C’è chi l’amore lo fa per noia, chi se lo sceglie per professione, Isabelle né l’uno né l’altro: lei lo usa per ridisegnare, fuori dallo specchio, l’immagine di sé che ha intravisto nella cornice, in vacanza al mare. La notte del suo diciassettesimo compleanno baratta la verginità con la disillusione della vita adulta e decide, con cocciuta e
vorace arbitrarietà, di vendere il suo corpo a uomini ricchi e maturi, assecondando le loro voglie in stanze d’albergo di lusso per 300 euro all’ora. Quei soldi non li spende, li appallottola nei cassetti da adolescente riservata e immusonita che madre e patrigno non si preoccupano di aprire; a scuola galleggia negli abiti sformati e nella beata ingenuità dei compagni, poi s’infila una camicetta di seta e si trasforma in Léa, prodotto di classe per clienti esigenti. Scandita dal passare di quattro rohmeriane stagioni, suggellate da altrettante soavi canzoni di Françoise Hardy, l’opera di François Ozon ha il passo lieve ma diritto della sua protagonista, corpo di sovrannaturale bellezza che, anche con tutti i vestiti addosso, pare far l’amore con lo schermo.
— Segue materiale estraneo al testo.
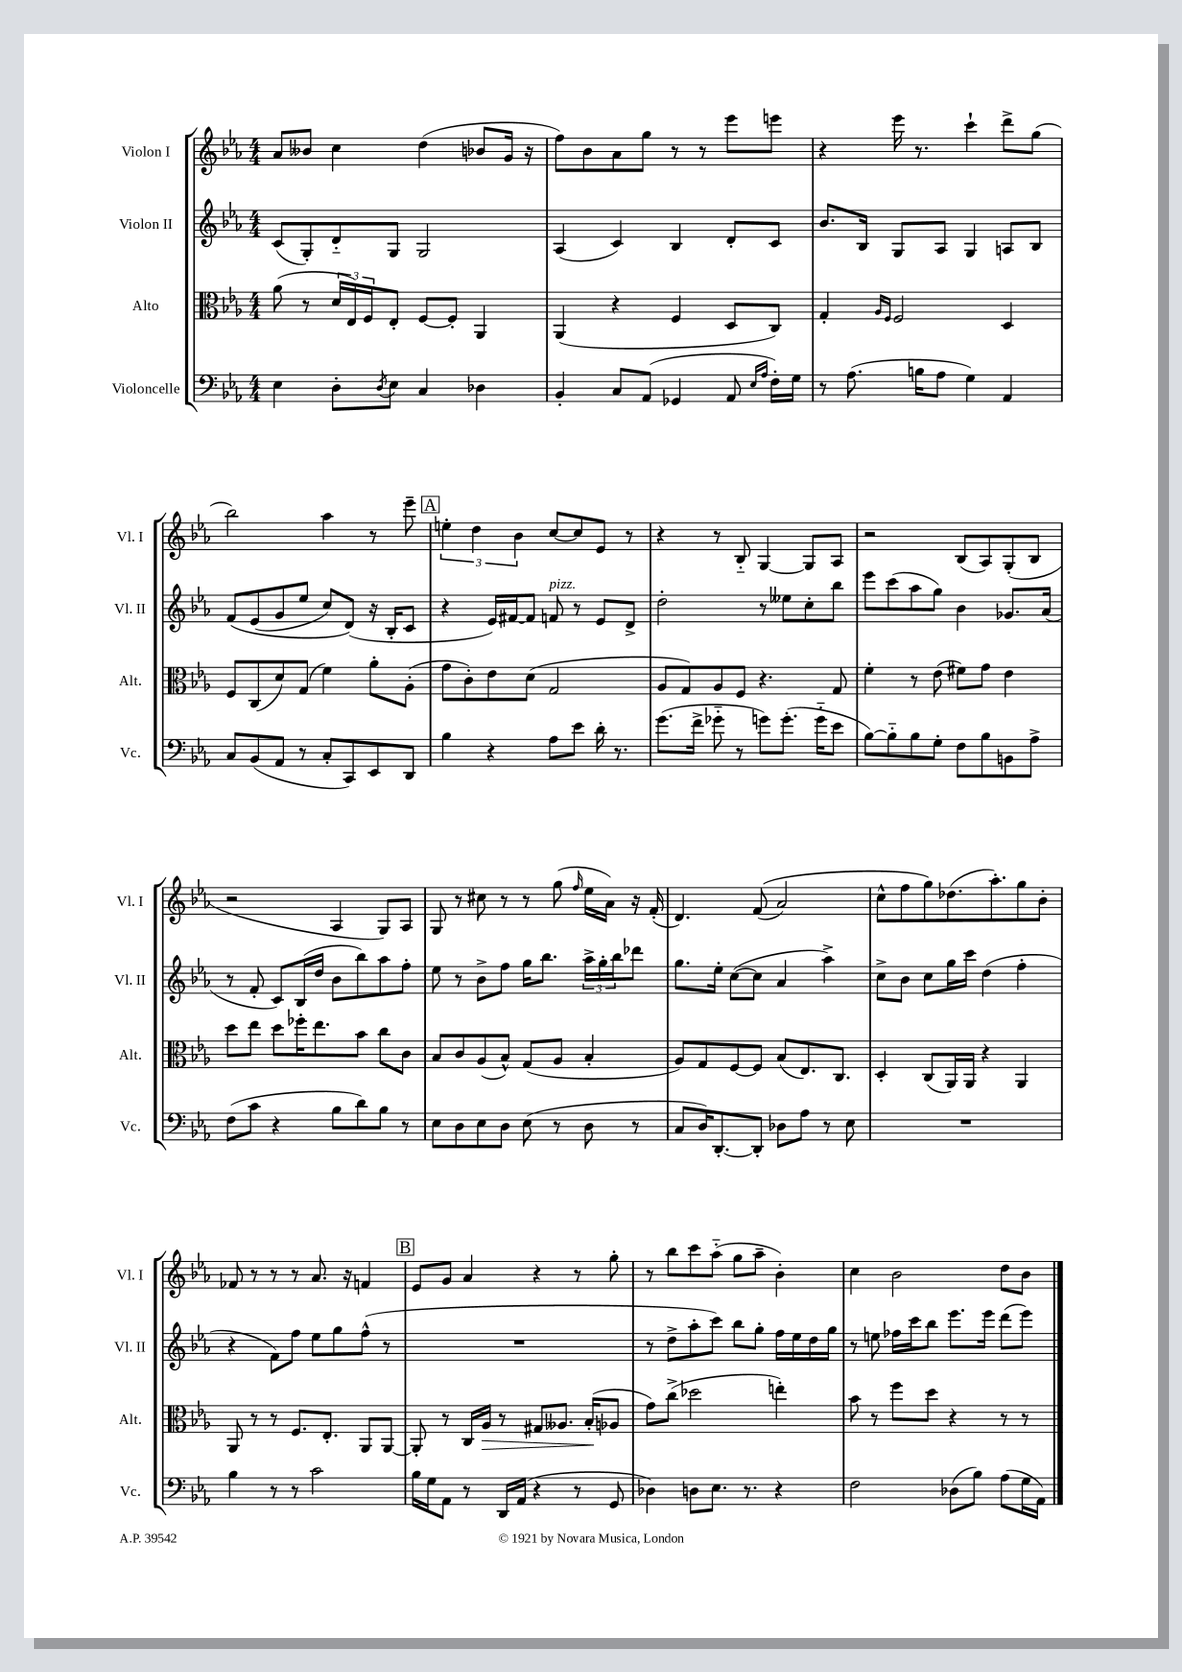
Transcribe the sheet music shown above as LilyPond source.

<<
\new StaffGroup <<
\new Staff = "s0" \with { instrumentName = "Violon I" shortInstrumentName = "Vl. I" } {
    \clef treble \key ees \major \numericTimeSignature \time 4/4
    aes'8 beses'8 c''4 d''4( bes'8 g'16 r16 |
    f''8) bes'8 aes'8 g''8 r8 r8 ees'''8 e'''8 |
    r4 ees'''16 r8. c'''4-! d'''8-> g''8( |
    bes''2) aes''4 r8 ees'''8-- |
    \mark \markup { \box "A" } \tuplet 3/2 { e''4-. d''4 bes'4 } c''8~ c''8 ees'8 r8 |
    r4 r8 bes8-_ g4~ g8 aes8 |
    r2 bes8( aes8) g8-.( bes8 |
    r2 aes4 g8) aes8 |
    g8 r8 cis''8 r8 r8 g''8( \grace { f''16 } ees''16 aes'16) r16 f'16-.( |
    d'4.) f'8(\( aes'2) |
    c''8-^ f''8 g''8\) des''8.( aes''8.-.) g''8 bes'8-. |
    fes'8 r8 r8 r8 aes'8. r16 f'4 |
    \mark \markup { \box "B" } ees'8 g'8 aes'4 r4 r8 g''8-. |
    r8 bes''8 c'''8 aes''8-_( g''8 aes''8-- bes'4-.) |
    c''4 bes'2 d''8 bes'8 \bar "|." |
}
\new Staff = "s1" \with { instrumentName = "Violon II" shortInstrumentName = "Vl. II" } {
    \clef treble \key ees \major \numericTimeSignature \time 4/4
    c'8( g8-.) d'8-_ g8 g2 |
    aes4( c'4) bes4 d'8-. c'8 |
    bes'8. bes16 g8 aes8 g4 a8 bes8 |
    f'8\( ees'8( g'8 ees''8 c''8) d'8(\) r16 bes16-. c'8 |
    \mark \markup { \box "A" } r4 ees'16) fis'16~ fis'8 f'8^\markup { \italic "pizz." } r8 ees'8 d'8-> |
    d''2-. r8 eeses''8 c''8-. bes''8 |
    ees'''8 c'''8( aes''8 g''8) bes'4 ges'8. aes'16( |
    r8 f'8-. c'8) bes16( d''16 bes'8 bes''8) aes''8 f''8-. |
    ees''8 r8 bes'8-> f''8 g''16 bes''8. \tuplet 3/2 { aes''16-> g''16-. bes''16 } des'''8 |
    g''8. ees''16-. c''8~( c''8 aes'4 aes''4->) |
    c''8-> bes'8 c''8 g''16 c'''16 d''4( f''4-. |
    r4 f'8) f''8 ees''8 g''8 f''8-^( r8 |
    \mark \markup { \box "B" } R1 |
    r8 d''8-> aes''8-. c'''8) bes''8 g''8-. f''16 ees''16 d''16 g''16 |
    r8 e''8 fes''16 c'''16 bes''8 ees'''8. ees'''16 d'''8( ees'''8) \bar "|." |
}
\new Staff = "s2" \with { instrumentName = "Alto" shortInstrumentName = "Alt." } {
    \clef alto \key ees \major \numericTimeSignature \time 4/4
    aes'8( r8 \tuplet 3/2 { d'16 ees16) f16 } ees8-. f8~ f8-. aes,4 |
    aes,4( r4 f4 d8 c8) |
    g4-. \grace { aes16 f16 } f2 d4 |
    f8 c8( d'8) g8( f'4) aes'8-. aes8-.( |
    \mark \markup { \box "A" } g'8 c'8-.) ees'8 d'8( g2 |
    aes8 g8) aes8 f8 r4. g8 |
    f'4-. r8 ees'8( fis'8) g'8 ees'4 |
    d''8 ees''8 d''8 fes''16-. ees''8. bes'8 c''8 c'8 |
    bes8 c'8 aes8( bes8-^) g8( aes8 bes4-. |
    aes8) g8 f8~ f8 bes8( ees8.) c8. |
    d4-. c8( aes,16) aes,16 r4 aes,4 |
    aes,8 r8 r8 f8. ees8.-. aes,8 aes,8~ |
    \mark \markup { \box "B" } aes,8-. r8 c16 aes16\> r8 gis8 aeses8. bes16-.\!( aes8 |
    g'8) c''8->( des''2 e''4-.) |
    bes'8 r8 f''8 d''8 r4 r8 r8 \bar "|." |
}
\new Staff = "s3" \with { instrumentName = "Violoncelle" shortInstrumentName = "Vc." } {
    \clef bass \key ees \major \numericTimeSignature \time 4/4
    ees4 d8-. \acciaccatura { d8 } ees8 c4 des4 |
    bes,4-. c8 aes,8( ges,4 aes,8 \grace { ees16 aes16 } f16-.) g16 |
    r8 aes8.( b16 aes8 g4) aes,4 |
    c8 bes,8( aes,8 r8 c8-. c,8) ees,8 d,8 |
    \mark \markup { \box "A" } bes4 r4 aes8 ees'8 d'16-. r8. |
    g'8.( f'16-> ges'8-_ r8 g'8) g'8.-.( g'16-_ ees'8 |
    bes8~) bes8-_ bes8 g8-. f8 bes8 b,8 aes8-> |
    f8( c'8 r4 bes8 d'8) bes8 r8 |
    ees8 d8 ees8 d8 ees8( r8 d8 r8 |
    c8 d16) d,8.~-. d,8-. des8 aes8 r8 ees8 |
    R1 |
    bes4 r8 r8 c'2 |
    \mark \markup { \box "B" } bes16 g16 aes,8 r8 d,16 aes,16( r4 r8 g,8 |
    des4) d8 ees8. r8. r4 |
    f2 des8( bes8) aes8( g16 aes,16) \bar "|." |
}
>>
>>
\layout { \context { \Score \remove "Bar_number_engraver" } }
Imperscrutabile, Isabelle/Léa non dà spiegazioni, non esibisce traumi né trame, non cerca il denaro né il piacere, tiene per sé il suo mistero. Ozon scardina col sorriso il punto di vista del recente cinema
francese, perennemente in bilico fra voyeurismo e moralismo, sul fenomeno della prostituzione giovanile (vedi Student Services e Elles): il suo scandalo non è nella pelle esposta e brancata della meravigliosa Marine Vacth, ma nello sguardo ironico e limpido sul suo vendersi. Non c’è redenzione né punizione per gli “atti osceni” che lacerano la quieta ipocrisia della casa borghese di Isabelle: Ozon si prende gioco, con classe, della madre che non trova il bandolo della matassa, della
prurigine negli occhi del patrigno (un grande Frédéric Pierrot), dello sconcerto del fidanzato inutile (che se ne fa Isabelle/Léa dell’amour d’un garçon?), dello spettatore che cerchi un prezzo da pagare per il
comportamento “anormale” (e dunque una giustificazione per se stesso, per aver assistito a uno spettacolo indecente senza il dazio del giudizio morale). E scrive, in complicità con lo sguardo curioso del
fratellino che vede la sorella mutare sotto i suoi occhi, i quattro atti di un romanzo di formazione ardito e coerente, senza malizia né furbizia.